- [WHAT YOU WILL DO]: Set down exactly the stretch of lines below that opens at the line containing "Los Cazafantasmas, Stranger Things" and continues through the last line of the entries, and nothing else.

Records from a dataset
>>>>
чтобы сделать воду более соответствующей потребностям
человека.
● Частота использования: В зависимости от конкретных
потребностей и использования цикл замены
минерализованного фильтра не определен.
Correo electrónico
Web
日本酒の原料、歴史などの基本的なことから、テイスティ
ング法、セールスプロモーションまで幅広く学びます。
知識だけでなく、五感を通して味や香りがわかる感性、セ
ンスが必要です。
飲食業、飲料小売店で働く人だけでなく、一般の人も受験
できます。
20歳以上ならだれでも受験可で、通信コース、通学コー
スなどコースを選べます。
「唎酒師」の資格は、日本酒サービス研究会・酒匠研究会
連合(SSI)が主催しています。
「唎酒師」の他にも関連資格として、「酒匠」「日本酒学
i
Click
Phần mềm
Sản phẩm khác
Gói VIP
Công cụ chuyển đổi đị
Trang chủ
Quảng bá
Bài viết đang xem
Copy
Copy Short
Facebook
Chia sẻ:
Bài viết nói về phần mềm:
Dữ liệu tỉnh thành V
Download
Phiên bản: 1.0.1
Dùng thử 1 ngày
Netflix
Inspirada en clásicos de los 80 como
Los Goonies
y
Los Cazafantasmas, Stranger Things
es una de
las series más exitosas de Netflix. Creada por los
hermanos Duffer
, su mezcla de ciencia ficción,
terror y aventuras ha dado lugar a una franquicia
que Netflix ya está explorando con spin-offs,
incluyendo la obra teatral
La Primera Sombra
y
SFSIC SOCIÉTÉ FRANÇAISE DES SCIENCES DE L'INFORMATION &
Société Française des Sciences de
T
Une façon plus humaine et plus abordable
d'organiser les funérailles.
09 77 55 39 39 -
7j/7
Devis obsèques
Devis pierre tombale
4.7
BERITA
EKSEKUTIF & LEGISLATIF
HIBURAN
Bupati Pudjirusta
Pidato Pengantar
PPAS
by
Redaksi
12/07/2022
<<<<
- [COMPLETED TASK]:
Los Cazafantasmas, Stranger Things
es una de
las series más exitosas de Netflix. Creada por los
hermanos Duffer
, su mezcla de ciencia ficción,
terror y aventuras ha dado lugar a una franquicia
que Netflix ya está explorando con spin-offs,
incluyendo la obra teatral
La Primera Sombra
y
SFSIC SOCIÉTÉ FRANÇAISE DES SCIENCES DE L'INFORMATION &
Société Française des Sciences de
T
Une façon plus humaine et plus abordable
d'organiser les funérailles.
09 77 55 39 39 -
7j/7
Devis obsèques
Devis pierre tombale
4.7
BERITA
EKSEKUTIF & LEGISLATIF
HIBURAN
Bupati Pudjirusta
Pidato Pengantar
PPAS
by
Redaksi
12/07/2022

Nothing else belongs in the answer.